Logan also developed a huge appetite. I have had people comment on never seeing a child so small eat so much. He eats twice as much as his brother.
During the next few years Logan continued to make progress. Last year we were told that he might have Angelman Syndrome and after reading about it I got excited because it did describe Logan’s personality, but it did not explain all of the rest of his problems. The test returned negative and we returned to the geneticist. This time a new doctor wanted to see Logan and stated that she had been looking at his file and thought she had an answer. She described MWS and pointed out the facial features to me. I was amazed. A photo and description of Logan was sent to Germany and the doctor there confirmed that Logan fit the profile. Blood work was done and was sent that day to Germany. We hope to have a final answer in a couple of months.

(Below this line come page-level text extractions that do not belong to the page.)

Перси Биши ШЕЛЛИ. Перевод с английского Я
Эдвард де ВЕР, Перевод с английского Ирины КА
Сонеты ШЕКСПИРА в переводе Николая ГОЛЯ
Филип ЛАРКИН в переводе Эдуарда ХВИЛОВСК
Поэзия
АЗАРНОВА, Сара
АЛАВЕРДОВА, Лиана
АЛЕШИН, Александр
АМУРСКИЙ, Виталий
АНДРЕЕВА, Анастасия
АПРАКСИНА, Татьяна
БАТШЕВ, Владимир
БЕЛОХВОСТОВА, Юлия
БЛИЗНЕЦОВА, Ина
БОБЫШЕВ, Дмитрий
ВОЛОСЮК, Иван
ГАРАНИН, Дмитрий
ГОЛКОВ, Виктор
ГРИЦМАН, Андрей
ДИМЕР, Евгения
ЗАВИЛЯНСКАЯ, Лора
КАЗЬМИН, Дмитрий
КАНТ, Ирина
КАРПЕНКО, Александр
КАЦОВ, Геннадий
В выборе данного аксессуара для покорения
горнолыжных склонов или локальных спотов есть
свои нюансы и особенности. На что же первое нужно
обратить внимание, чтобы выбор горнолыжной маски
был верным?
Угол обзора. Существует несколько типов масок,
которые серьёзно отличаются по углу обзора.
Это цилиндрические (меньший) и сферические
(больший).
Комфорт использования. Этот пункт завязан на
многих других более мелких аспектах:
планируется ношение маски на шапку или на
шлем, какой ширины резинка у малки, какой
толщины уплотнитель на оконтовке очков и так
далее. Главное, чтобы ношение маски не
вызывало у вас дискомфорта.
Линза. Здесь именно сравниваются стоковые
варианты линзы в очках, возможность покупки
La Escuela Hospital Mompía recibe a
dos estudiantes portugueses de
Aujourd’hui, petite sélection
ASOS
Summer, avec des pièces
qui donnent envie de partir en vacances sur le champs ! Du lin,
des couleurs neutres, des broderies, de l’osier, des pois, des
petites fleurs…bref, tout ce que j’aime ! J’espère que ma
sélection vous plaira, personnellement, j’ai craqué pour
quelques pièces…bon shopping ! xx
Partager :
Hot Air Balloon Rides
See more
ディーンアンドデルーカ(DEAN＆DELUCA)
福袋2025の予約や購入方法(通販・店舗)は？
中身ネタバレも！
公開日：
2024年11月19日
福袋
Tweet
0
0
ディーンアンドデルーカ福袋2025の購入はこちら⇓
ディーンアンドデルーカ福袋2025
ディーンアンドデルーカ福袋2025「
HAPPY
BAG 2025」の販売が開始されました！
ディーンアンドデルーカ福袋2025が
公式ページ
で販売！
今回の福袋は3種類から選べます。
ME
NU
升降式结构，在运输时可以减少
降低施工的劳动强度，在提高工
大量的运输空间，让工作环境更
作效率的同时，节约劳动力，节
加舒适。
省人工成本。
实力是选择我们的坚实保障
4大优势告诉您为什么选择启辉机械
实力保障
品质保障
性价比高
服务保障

Now Logan is in 1st grade and attends a regular elementary school but is in a special class. He gets to spend some time each day with the regular class and goes on frequent field trips. He uses a hip talker and picture words to communicate. He still understands a lot more than he is able to express, but he continues to move forward. Logan can now walk up the bus steps by himself, he can walk on uneven surfaces, is trying to run (more of a fast paced walk), he can hand over hand feed himself (he can almost do it by himself), and he absolutely loves people. He wants to touch anybody and everybody. He still rips up paper, but is quicker now, and baseball is better than cartoons. The potty training is coming, slowly. Logan also really loves light switches so all of our lights get turned on and off all of the time. He loves the computer and uses special programs at school. He loves sports and will get a chance to play his first year of baseball this year in a special population’s league. Jordan is Logan’s favorite person and he loves to chase him, and Jordan has been an awesome big brother and tries to teach Logan how to dribble a basketball and how to play catch. Logan still loves to eat and he is still small for his age.
I love to sit back and just watch him play and the look on his face when he is up to something. He is the happiest kid, especially in the mornings. It is so funny when he knows that he has something that he is not supposed to—he will start ripping as quickly as he can because he knows that in just a minute it is going to be taken away, and the whole time he just grins. Those big blue eyes tell a million different stories.